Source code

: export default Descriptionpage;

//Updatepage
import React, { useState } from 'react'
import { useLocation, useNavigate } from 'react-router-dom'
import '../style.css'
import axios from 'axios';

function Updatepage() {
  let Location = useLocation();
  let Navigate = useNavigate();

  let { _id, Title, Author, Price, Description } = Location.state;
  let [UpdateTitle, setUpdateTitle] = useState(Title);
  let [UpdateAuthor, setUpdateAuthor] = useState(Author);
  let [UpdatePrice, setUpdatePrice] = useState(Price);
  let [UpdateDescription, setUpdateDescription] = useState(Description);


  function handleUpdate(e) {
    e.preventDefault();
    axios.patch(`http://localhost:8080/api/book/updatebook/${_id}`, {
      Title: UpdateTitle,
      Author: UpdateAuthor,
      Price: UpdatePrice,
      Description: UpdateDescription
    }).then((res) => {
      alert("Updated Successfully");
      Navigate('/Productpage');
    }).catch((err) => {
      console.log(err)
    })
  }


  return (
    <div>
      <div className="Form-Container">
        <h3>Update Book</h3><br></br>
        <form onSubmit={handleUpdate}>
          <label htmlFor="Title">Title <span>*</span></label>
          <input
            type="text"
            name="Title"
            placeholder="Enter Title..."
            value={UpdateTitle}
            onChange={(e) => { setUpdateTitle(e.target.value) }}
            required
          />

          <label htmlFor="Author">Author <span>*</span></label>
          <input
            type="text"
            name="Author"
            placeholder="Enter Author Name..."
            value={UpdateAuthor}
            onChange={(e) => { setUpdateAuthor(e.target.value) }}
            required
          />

※

◆ **Directions for this task**:
Which lines above contain the string "useNavigate"? Pick out each one, treating case as significant.

◆ **Response box**:
import { useLocation, useNavigate } from 'react-router-dom'
  let Navigate = useNavigate();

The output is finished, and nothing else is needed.